Indeed, cities are essential to fighting climate change, according to new research. It is both a major contributor to the problem, but also, with the right policy, the potential saviour when it comes to cutting carbon emissions.
Toward a Healthier World, a new report released by C40, a global network of cities committed to confronting climate change, argues that progressive urban policy can not only make a significant dent in the problem, but benefit the economy at the same time.
“This research quantifies and provides the business case for what mayors have long known to be true: taking bold climate action also improves public health,” C40 executive director Mark Watts said in a statement. “There is no longer any trade-off for cities between delivering policies that benefit the environment, drive economic growth and improve the health of citizens.”
The new report laid out a series of actions C40’s 96 member cities could take now that would have significant impact, touching nearly every aspect of urban policy. Many cities have experimented with, or enacted, a handful of these policies, suggesting that, taken one by one, they’re far from fringe suggestions.
They include revamping transportation systems to bolster walking, cycling, and mass transit, as well as prioritizing transit-oriented development and introducing zero-emission districts in cities. A number of mayors have already pledged to create carbon-free zones, including in Barcelona, Paris, Seattle, and Mexico City, and an earlier C40 report showed that 27 cities around the globe have already seen their emission peak, suggesting it is possible to combine growth and emissions reductions.

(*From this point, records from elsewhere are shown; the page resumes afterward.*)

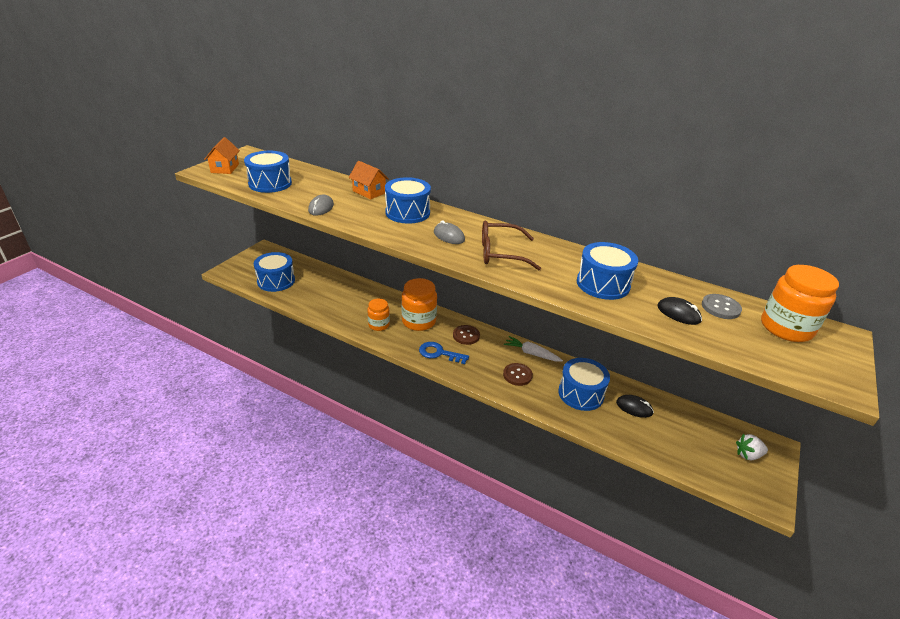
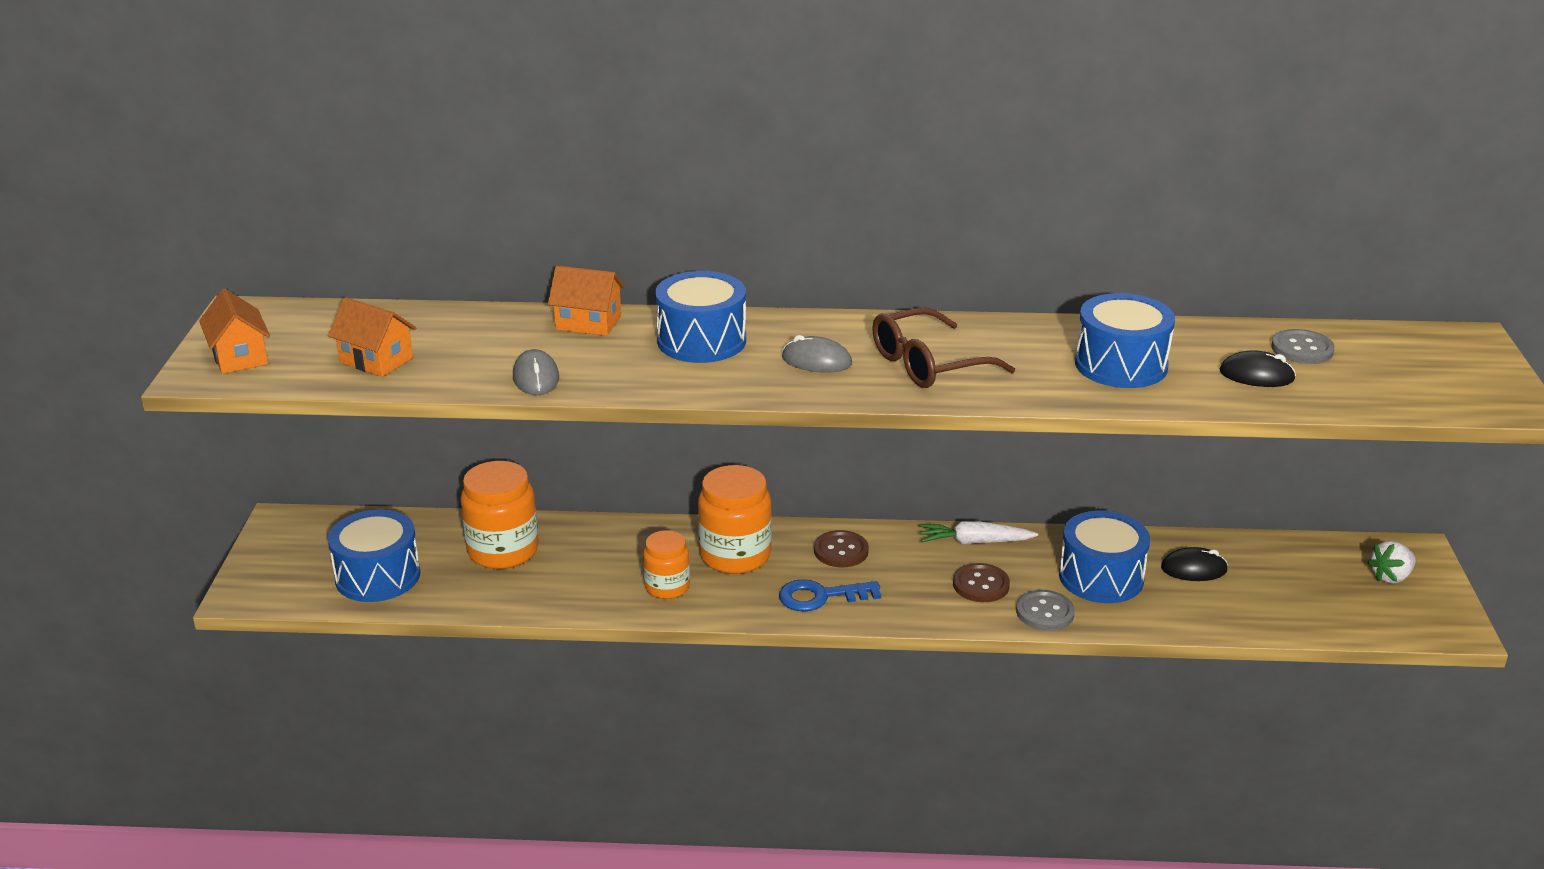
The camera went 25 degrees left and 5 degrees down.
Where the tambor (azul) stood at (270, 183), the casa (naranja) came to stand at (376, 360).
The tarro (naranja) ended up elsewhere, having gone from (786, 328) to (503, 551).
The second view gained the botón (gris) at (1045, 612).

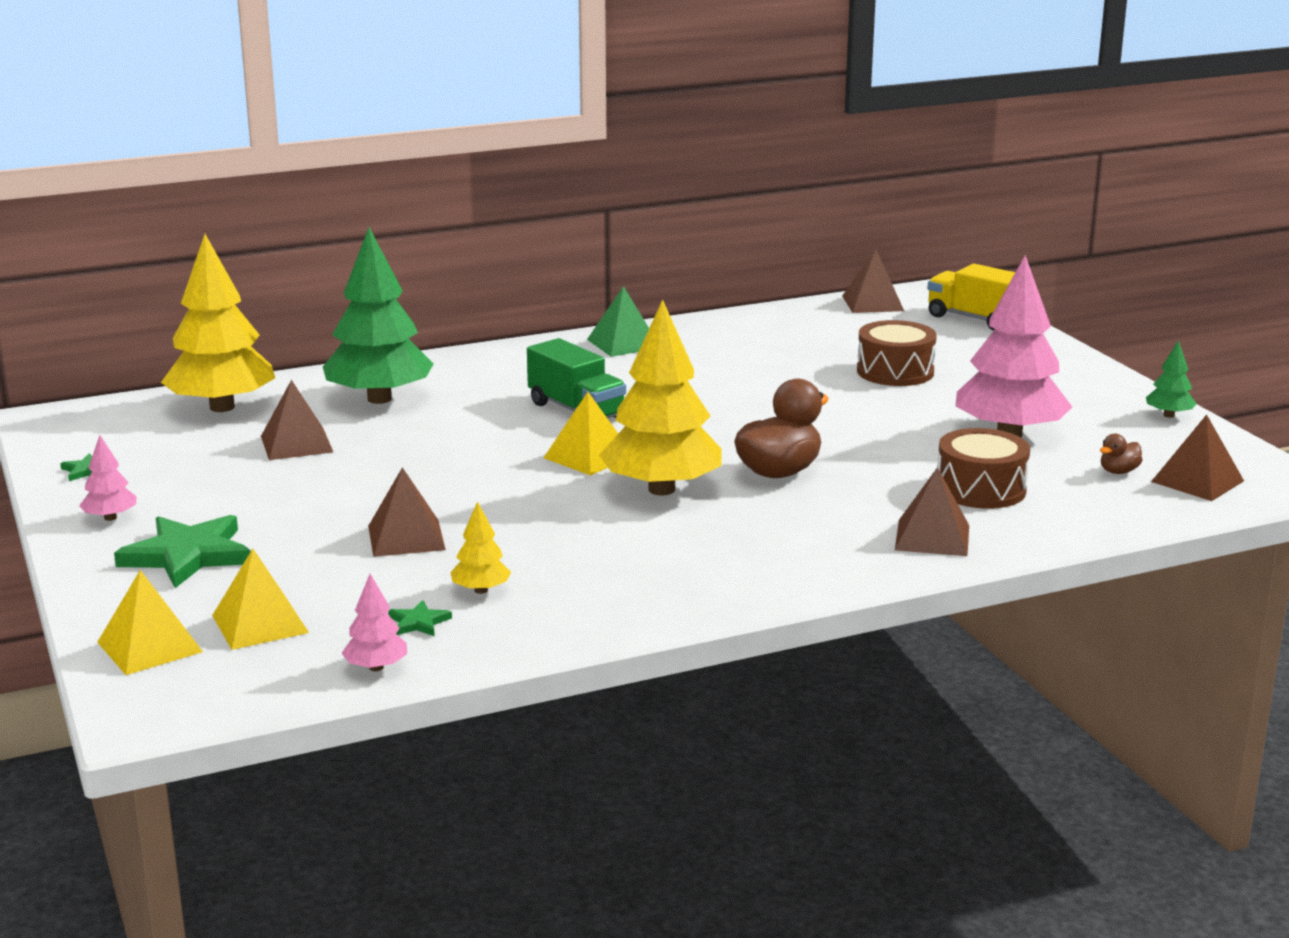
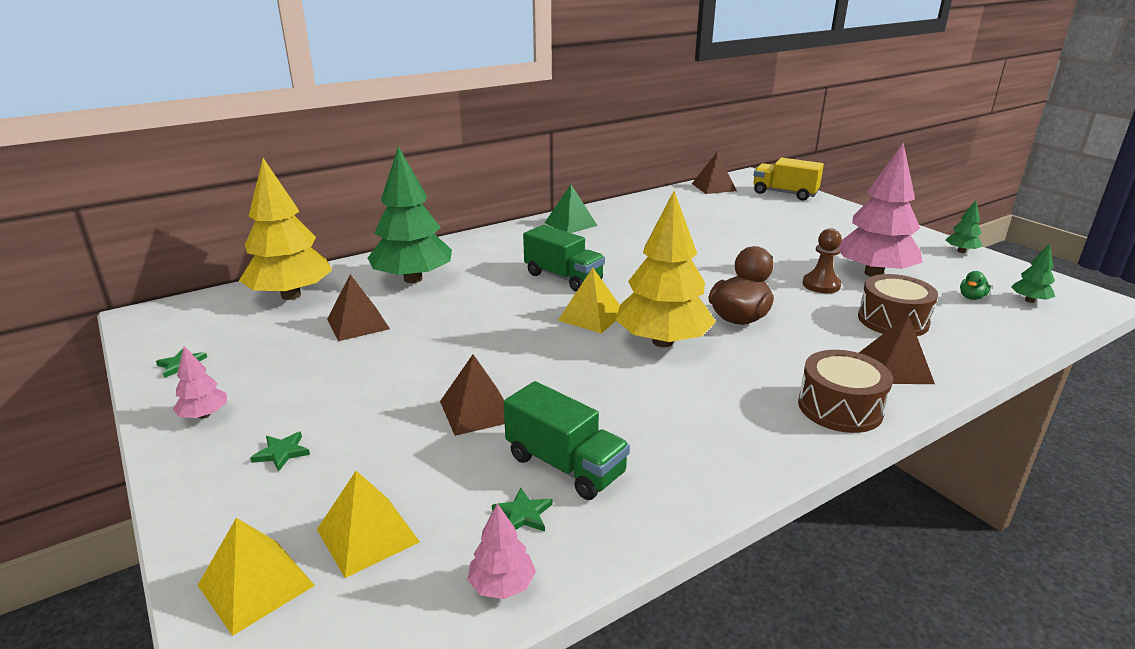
The camera went 10 degrees left and 5 degrees up.
The tambor (marrón) ended up elsewhere, having gone from (895, 372) to (840, 408).
Where the pirámide (marrón) stood at (1197, 481), the árbol (verde) came to stand at (1029, 300).
What was the pato (marrón) at (1118, 471) turned into the pato (verde) at (971, 297).
Where the árbol (amarillo) stood at (481, 590), the camión (verde) came to stand at (565, 465).
The size of the estrella (verde) at (187, 555) changed by a factor of 0.45.
The second view gained the peón (marrón) at (821, 285).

Transportation has become a central issue, if not the core issue, for cities seeking to claim an environmentally progressive mantle and truly start cutting their environmental footprints. In the United States, in particular, while cities such as Sacramento have begun experimenting with reducing the share of trips taken with cars, more action needs to be taken to alter the transportation system if cities have any hopes of meeting their emissions reductions targets.